Rettungsfahrzeuge in der gebührenpflichtigen Kurzparkzone – Definition "Einsatzfahrzeug" lt. VwGH (E 17.12.2001, 99/17/0264) – hier keine Hilfeleistung sondern Schulung -> Strafherabsetzung.

 

 

 

VwSen-130790/5/Bi/Th vom 25. September 2012

 

Erkenntnis

 

 

Rechtssatz

 

Oö. PGG §5 Abs1 Z1

 

§ 5 Abs. 1 Z 1 Oö.

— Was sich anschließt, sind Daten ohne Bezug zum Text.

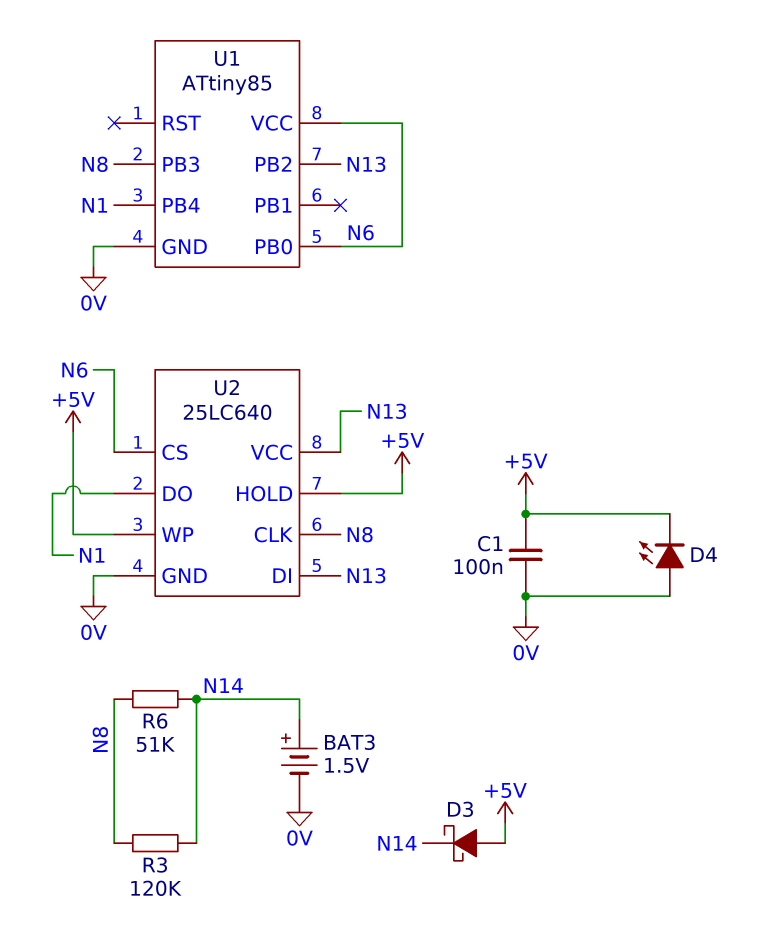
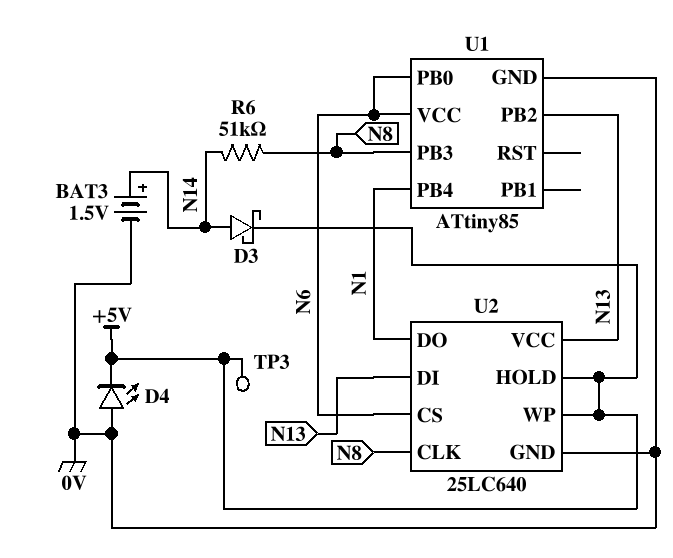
C1: 100nF (+5V, 0V) -> none
D3: schottky (A +5V, K N14) -> schottky (A N14, K +5V)
R3: 120k (N8, N14) -> none
TP3: none -> test point (+5V)

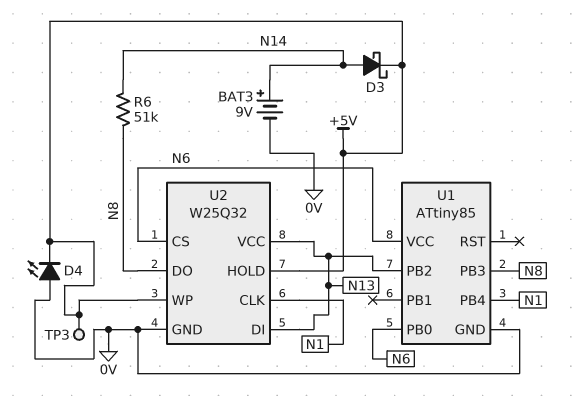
BAT3: 1.5V (plus N14, minus 0V) -> 9V (plus N14, minus 0V)
U2: 25LC640 -> W25Q32
U2 pin CLK: N8 -> N1
U2 pin DO: N1 -> N8

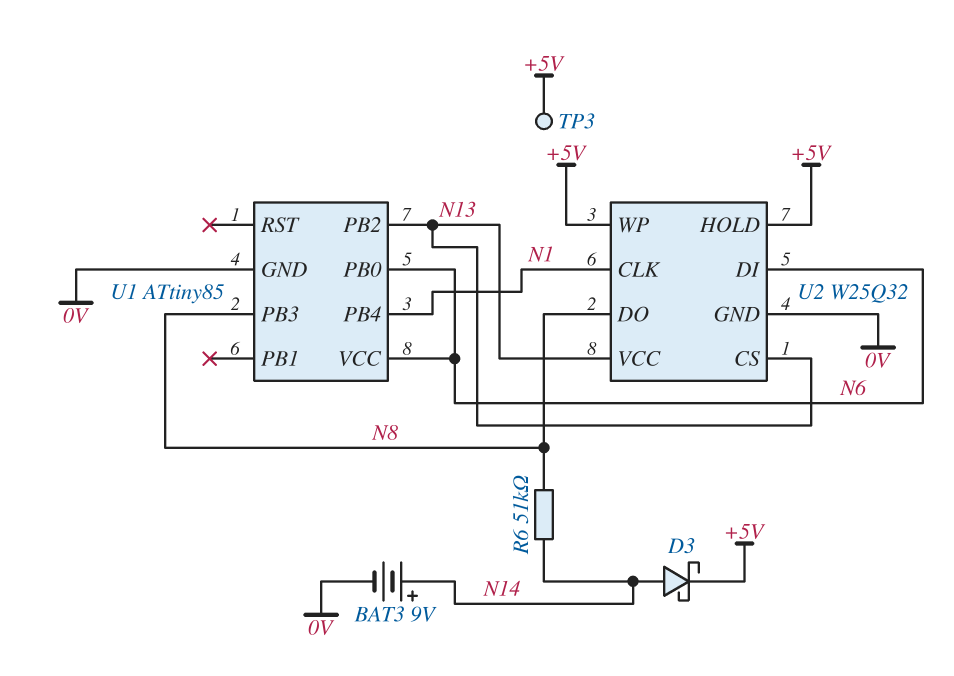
D4: LED (A 0V, K +5V) -> none
U2 pin CS: N6 -> N13
U2 pin DI: N13 -> N6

PGG verweist weder auf die Definition des Begriffes "Einsatzfahrzeug" des § 2 Abs. 1 Z 25 StVO 1960 noch enthält es eine eigene Definition dieses Begriffes.

 

Würde man den Begriff "Einsatzfahrzeug" im § 5 Abs. 1 Oö. PGG so eng sehen wie in § 2 Abs. 1 Z 25 StVO 1960 umschrieben, wäre die Bestimmung letztlich nicht sinnvoll, weil Einsatzfahrzeuge im Einsatz zum einen aus Platzgründen und zum anderen aus Verkehrssicherheitsüberlegungen selten ordnungsgemäß in der gebührenpflichtigen Kurzparkzone abgestellt werden. Die Ausnahme würde sich daher nur auf Fahrzeuge mit eingeschalteten Sondersignalen (dh Blaulicht und/oder Folgetonhorn)beziehen (vgl in diesem Sinne zum Wiener Parkometergesetz VwGH 17.12.2001, 99/17/0264).

 

Der "Einsatz" bezieht sich daher auf die Zeit des Abstellens des Rettungsfahrzeuges im Rahmen der Hilfeleistung und damit auf den eigentlichen Zweck der Fahrt, der nicht völlig losgelöst vom Abstellen des Fahrzeuges gesehen werden kann. Das Abstellen des Rettungsfahrzeuges im Zuge der Teilnahme an einer Schulung vermag jedenfalls nicht dem Ausnahmetatbestand des § 5 Abs. 1 Z 1 Oö. PGG unterstellt zu werden.